Crude oil took a hit, closed down $1.84 to $89.87, a 2% drop for the day.
The stock market, fueled in large part by a Federal Reserve-powered stimulus, had been on track to sail past bull market highs it notched in September. If the gains had continued, benchmark indexes would have closed at new highs.
The government reported that 114,000 jobs were created last month, which was basically in line with what analysts were expecting. The number of jobs created in July and August were also revised upwards.
JOBS REPORT: More stories, analysis and video on employment
Wall Street analysts polled by Reuters were expecting September payrolls to expand by 113,000, down from the upwardly revised 142,000 jobs added in August. They expected the unemployment rate to tick up from to 8.2%, from 8.1% in August.
"The number was not bad for stocks but it wasn't good enough to be a major, major market mover," says Mark Lamkin, CEO and chief market strategist at Lamkin Wealth Management.

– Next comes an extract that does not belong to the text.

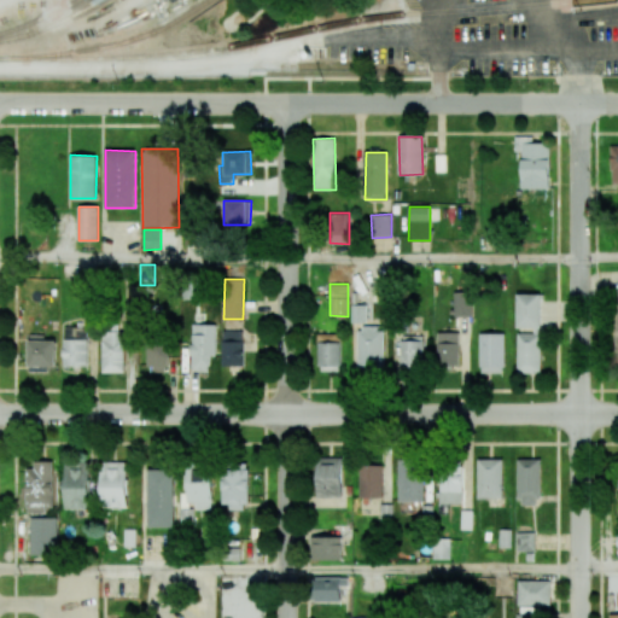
[(471,316),(471,291),(452,291),(453,318),(471,316)]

The knee-jerk stock rally could also face headwinds due to the fact that some Wall Street traders don't trust the sharply lower unemployment rate. Conspiracy theories abound, with some traders wondering aloud if the numbers are being manipulated by the Obama administration to boost his election chances. "These unemployment numbers are rigged," warned Gary Katlbaum, president of Kaltbaum Capital Management in a research note to clients.
"The 8% unemployment rate has been a headline number for the past two years, so it was imperative that this administration got it under that number before the election."

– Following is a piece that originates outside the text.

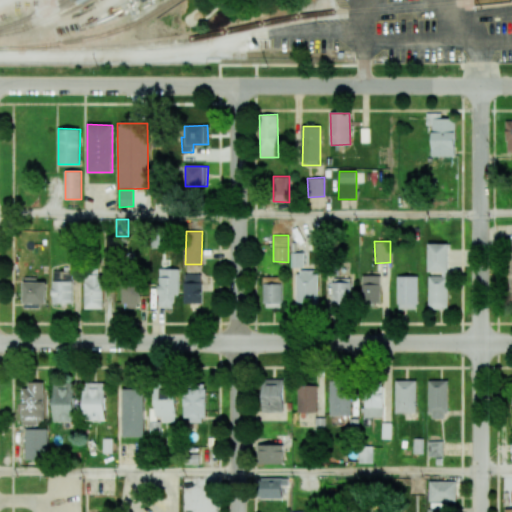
[(449,246),(449,273),(429,273),(429,245),(449,246)]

Still, if the rally holds into the close, the Dow Jones industrial average and Standard & Poor's 500 index have a shot at closing at fresh bull market highs and their highest levels since December 2007.

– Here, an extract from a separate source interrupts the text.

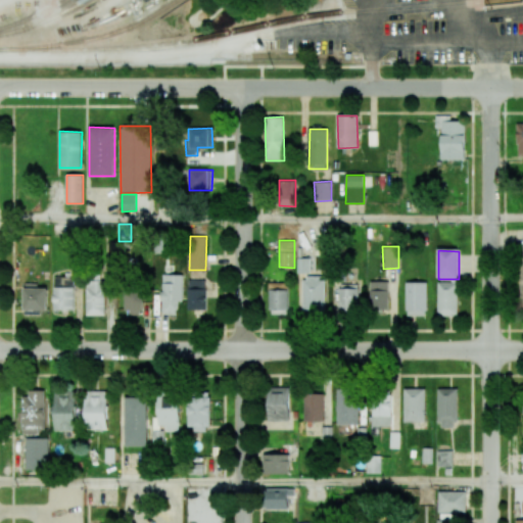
[(297,274),(311,274),(311,257),(297,258),(297,274)]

Lamkin says while an unemployment rate below 8% looks good and makes headlines, the fact that the economy is still not generating the 200,000 to 250,000 jobs needed to bring the jobless rate down more sharply will keep investor bullishness from getting overly optimistic.
The jobs issue is critical to investors, not only because it offers a window into the economy's health, but also because the trajectory of the unemployment rate has political and policy implications. The health of the job market could influence whether President Obama gets re-elected or Republican challenger Mitt Romney wins the White House.
Lamkin says today's employment news from the Labor Department was a "debate and political campaign mover." He says the lowest jobless rate since Obama took office will give the president a boost, following a so-so performance in Wednesday's first presidential debate. Republican challenger Mitt Romney, however, will be able to jump on the fact that job growth is still tepid at best, Lamkin adds.
The monthly jobs report has taken on added significance for investors ever since Federal Reserve chairman Ben Bernanke last month specifically linked the duration of the central bank's easy-money policies to the health of the jobs market. Bernanke has said the Fed will continue to add stimulus to financial markets until the unemployment rate, now at 7.8%, comes down sharply and the economy is healthy enough to generate jobs at a quick enough pace on its own.
The solid September employment report, however, was not strong enough to cause the Fed to take its foot off the stimulus accelerator, Barclays analyst Michael Gapen wrote in a report. And that's bullish for stocks, as well.
"We don't see the sharp decline in the unemployment rate as changing the calculus for the Fed at this stage," Gapen noted. The Fed, he says, will continue to purchase $85 billion of long-term Treasury bonds and mortgage-backed securities each month.
The Fed's bond-buying program helps stocks because it lowers borrowing costs and injects billions of dollars into the financial system.